Input material section start

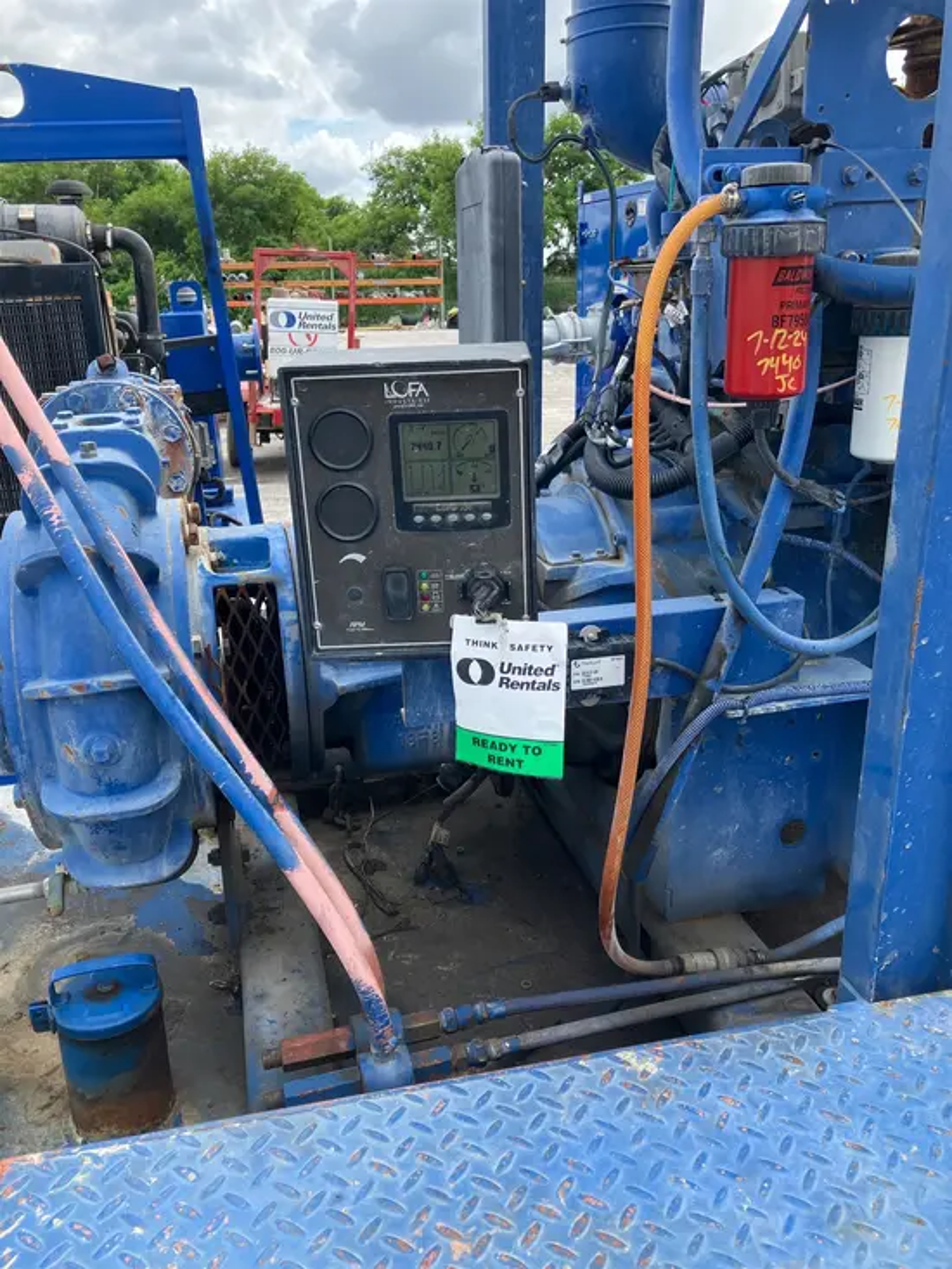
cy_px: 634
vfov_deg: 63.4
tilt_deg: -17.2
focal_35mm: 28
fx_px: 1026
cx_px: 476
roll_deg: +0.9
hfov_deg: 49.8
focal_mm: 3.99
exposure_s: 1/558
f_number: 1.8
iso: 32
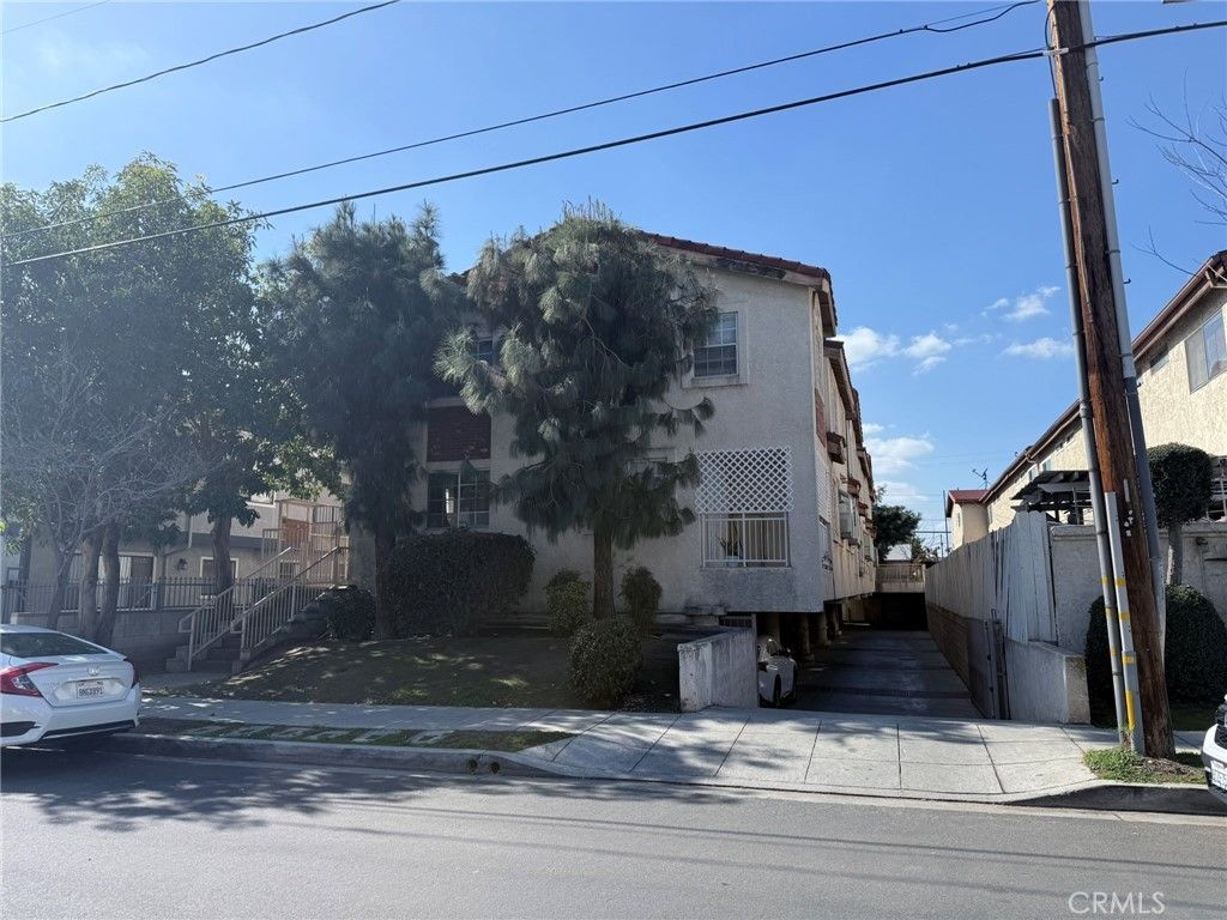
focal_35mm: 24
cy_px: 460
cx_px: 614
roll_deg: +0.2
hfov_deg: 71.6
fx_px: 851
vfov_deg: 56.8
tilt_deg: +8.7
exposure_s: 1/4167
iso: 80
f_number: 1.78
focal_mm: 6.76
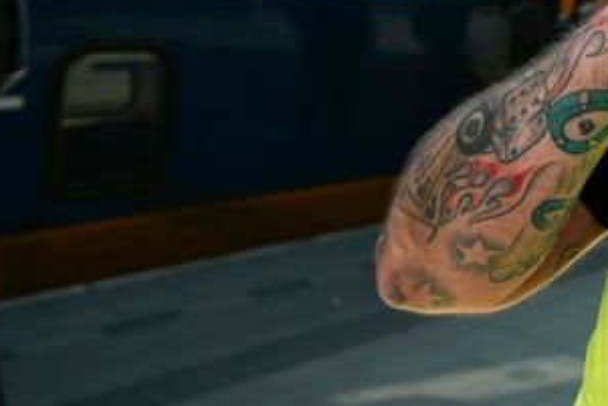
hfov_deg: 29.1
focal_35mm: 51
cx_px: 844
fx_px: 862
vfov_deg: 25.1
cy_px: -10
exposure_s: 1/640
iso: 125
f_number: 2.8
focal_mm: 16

Input material section end
Input material section start

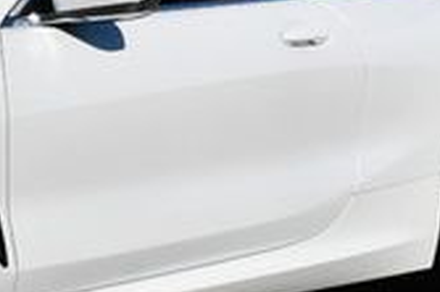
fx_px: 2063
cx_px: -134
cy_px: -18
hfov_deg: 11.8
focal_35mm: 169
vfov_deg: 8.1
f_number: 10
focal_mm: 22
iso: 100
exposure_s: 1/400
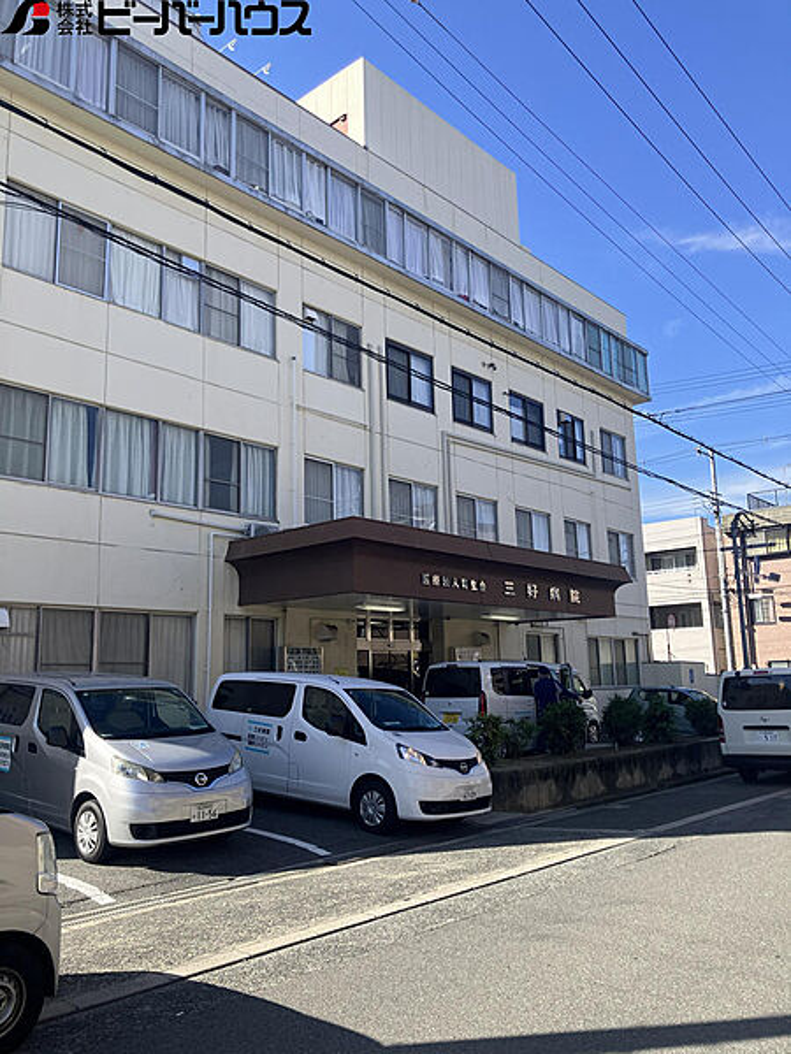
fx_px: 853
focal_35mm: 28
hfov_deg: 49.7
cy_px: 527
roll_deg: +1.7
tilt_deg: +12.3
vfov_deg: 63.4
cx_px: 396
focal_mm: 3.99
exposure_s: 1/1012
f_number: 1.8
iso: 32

Input material section end

Your copy should hold the lines from the one with "vfov_deg: 56.8" up to and including the one with "focal_mm: 16", exactly as in the data above, and no pictures.

vfov_deg: 56.8
tilt_deg: +8.7
exposure_s: 1/4167
iso: 80
f_number: 1.78
focal_mm: 6.76
hfov_deg: 29.1
focal_35mm: 51
cx_px: 844
fx_px: 862
vfov_deg: 25.1
cy_px: -10
exposure_s: 1/640
iso: 125
f_number: 2.8
focal_mm: 16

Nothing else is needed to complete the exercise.